» **Task material**:
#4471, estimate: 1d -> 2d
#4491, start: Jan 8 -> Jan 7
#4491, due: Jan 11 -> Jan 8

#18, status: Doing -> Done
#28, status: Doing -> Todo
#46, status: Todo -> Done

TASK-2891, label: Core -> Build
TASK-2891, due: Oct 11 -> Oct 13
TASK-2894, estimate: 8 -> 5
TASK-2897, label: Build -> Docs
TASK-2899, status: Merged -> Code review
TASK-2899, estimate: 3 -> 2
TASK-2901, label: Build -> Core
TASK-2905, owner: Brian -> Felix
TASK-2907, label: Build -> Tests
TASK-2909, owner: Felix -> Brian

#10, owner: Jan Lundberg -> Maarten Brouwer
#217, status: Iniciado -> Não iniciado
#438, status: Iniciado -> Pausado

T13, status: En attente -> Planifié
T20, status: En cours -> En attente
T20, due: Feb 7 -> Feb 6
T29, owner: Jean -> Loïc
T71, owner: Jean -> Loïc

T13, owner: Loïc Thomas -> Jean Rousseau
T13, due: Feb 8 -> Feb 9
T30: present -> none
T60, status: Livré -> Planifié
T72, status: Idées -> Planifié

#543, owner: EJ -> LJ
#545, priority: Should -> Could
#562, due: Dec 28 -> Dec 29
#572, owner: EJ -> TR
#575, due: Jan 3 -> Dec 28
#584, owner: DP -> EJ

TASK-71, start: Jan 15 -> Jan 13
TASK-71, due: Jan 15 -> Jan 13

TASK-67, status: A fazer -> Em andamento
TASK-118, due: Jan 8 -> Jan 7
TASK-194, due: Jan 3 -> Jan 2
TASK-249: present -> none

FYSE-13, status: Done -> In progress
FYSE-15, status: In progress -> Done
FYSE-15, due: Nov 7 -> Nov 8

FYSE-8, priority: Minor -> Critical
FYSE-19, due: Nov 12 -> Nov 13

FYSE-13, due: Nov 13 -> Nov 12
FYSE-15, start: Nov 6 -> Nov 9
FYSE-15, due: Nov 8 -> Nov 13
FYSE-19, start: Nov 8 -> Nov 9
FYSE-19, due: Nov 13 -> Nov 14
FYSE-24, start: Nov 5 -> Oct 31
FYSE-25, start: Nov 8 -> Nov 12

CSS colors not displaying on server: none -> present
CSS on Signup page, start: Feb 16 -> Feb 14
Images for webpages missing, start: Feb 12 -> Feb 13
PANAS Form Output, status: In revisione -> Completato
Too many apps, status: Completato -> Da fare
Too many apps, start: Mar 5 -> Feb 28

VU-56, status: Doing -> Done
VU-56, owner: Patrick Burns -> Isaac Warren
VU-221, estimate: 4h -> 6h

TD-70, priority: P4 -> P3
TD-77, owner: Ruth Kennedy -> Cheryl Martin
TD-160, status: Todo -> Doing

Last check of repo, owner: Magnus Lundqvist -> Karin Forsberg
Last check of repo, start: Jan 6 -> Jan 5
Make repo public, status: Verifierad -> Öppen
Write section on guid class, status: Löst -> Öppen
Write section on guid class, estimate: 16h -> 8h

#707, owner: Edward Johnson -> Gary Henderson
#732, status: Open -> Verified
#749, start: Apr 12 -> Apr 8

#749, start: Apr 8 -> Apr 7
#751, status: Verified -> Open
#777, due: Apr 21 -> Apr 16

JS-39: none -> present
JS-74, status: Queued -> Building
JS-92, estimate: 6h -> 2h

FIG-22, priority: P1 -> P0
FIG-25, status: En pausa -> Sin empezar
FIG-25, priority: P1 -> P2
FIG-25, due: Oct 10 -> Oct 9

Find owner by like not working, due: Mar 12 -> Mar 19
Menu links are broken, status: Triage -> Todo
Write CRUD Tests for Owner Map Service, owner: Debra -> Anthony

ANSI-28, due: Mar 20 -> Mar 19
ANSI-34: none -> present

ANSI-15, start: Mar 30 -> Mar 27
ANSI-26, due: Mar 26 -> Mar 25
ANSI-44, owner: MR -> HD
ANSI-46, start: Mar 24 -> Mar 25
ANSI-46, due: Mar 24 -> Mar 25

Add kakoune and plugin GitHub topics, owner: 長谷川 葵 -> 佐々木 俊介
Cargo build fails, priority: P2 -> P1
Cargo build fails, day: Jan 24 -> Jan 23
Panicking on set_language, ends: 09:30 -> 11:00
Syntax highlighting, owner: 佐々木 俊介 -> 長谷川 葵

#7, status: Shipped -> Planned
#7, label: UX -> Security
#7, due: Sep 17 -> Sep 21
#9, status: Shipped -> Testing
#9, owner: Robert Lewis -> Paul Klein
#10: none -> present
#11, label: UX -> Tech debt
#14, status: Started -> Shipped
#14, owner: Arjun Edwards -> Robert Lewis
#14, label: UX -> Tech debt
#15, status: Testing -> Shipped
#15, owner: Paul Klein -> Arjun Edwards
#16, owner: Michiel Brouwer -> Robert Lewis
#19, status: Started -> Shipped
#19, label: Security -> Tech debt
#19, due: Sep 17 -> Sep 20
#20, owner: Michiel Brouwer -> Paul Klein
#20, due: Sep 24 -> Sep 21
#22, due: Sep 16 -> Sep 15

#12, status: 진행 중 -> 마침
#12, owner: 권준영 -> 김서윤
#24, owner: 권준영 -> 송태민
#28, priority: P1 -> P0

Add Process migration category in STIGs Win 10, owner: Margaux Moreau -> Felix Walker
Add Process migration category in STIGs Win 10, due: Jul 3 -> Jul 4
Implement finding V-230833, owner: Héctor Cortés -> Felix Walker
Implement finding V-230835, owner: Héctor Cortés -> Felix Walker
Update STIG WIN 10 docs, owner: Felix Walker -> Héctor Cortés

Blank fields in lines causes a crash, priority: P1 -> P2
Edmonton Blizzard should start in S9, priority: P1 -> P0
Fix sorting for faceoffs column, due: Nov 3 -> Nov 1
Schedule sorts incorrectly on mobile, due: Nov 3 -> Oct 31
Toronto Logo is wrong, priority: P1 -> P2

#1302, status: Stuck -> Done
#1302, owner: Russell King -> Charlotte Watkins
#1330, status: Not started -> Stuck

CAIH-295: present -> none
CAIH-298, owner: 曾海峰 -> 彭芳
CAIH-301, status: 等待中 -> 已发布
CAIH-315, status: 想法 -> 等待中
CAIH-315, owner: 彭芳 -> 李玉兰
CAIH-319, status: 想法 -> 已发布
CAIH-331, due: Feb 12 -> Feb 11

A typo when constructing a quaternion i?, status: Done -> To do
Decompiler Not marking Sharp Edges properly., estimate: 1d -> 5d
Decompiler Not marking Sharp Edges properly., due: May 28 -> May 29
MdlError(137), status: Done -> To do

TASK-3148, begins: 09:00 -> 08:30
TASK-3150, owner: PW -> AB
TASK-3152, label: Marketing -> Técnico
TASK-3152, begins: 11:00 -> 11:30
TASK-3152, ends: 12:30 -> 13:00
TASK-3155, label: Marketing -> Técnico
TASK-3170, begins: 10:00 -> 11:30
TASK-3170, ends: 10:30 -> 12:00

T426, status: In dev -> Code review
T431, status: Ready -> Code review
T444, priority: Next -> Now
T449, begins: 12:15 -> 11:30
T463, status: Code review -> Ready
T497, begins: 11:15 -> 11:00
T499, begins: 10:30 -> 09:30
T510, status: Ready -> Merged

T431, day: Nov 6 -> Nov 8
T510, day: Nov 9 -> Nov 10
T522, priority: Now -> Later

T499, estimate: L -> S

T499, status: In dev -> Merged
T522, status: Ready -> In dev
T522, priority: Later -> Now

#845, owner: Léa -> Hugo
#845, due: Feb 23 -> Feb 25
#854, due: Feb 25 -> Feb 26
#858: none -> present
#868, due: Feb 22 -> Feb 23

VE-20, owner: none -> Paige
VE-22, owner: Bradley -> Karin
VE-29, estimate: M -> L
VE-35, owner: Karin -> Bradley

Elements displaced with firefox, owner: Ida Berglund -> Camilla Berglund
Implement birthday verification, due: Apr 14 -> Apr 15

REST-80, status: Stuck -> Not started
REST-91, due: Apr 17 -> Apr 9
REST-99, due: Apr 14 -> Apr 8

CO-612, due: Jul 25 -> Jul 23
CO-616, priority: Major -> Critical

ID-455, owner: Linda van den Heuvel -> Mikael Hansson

» **Task statement**: Please copy only these lines, exactly: the first line of the records through the line containing "FYSE-15, due: Nov 7 -> Nov 8", ends included.

» **Answer section**:
#4471, estimate: 1d -> 2d
#4491, start: Jan 8 -> Jan 7
#4491, due: Jan 11 -> Jan 8

#18, status: Doing -> Done
#28, status: Doing -> Todo
#46, status: Todo -> Done

TASK-2891, label: Core -> Build
TASK-2891, due: Oct 11 -> Oct 13
TASK-2894, estimate: 8 -> 5
TASK-2897, label: Build -> Docs
TASK-2899, status: Merged -> Code review
TASK-2899, estimate: 3 -> 2
TASK-2901, label: Build -> Core
TASK-2905, owner: Brian -> Felix
TASK-2907, label: Build -> Tests
TASK-2909, owner: Felix -> Brian

#10, owner: Jan Lundberg -> Maarten Brouwer
#217, status: Iniciado -> Não iniciado
#438, status: Iniciado -> Pausado

T13, status: En attente -> Planifié
T20, status: En cours -> En attente
T20, due: Feb 7 -> Feb 6
T29, owner: Jean -> Loïc
T71, owner: Jean -> Loïc

T13, owner: Loïc Thomas -> Jean Rousseau
T13, due: Feb 8 -> Feb 9
T30: present -> none
T60, status: Livré -> Planifié
T72, status: Idées -> Planifié

#543, owner: EJ -> LJ
#545, priority: Should -> Could
#562, due: Dec 28 -> Dec 29
#572, owner: EJ -> TR
#575, due: Jan 3 -> Dec 28
#584, owner: DP -> EJ

TASK-71, start: Jan 15 -> Jan 13
TASK-71, due: Jan 15 -> Jan 13

TASK-67, status: A fazer -> Em andamento
TASK-118, due: Jan 8 -> Jan 7
TASK-194, due: Jan 3 -> Jan 2
TASK-249: present -> none

FYSE-13, status: Done -> In progress
FYSE-15, status: In progress -> Done
FYSE-15, due: Nov 7 -> Nov 8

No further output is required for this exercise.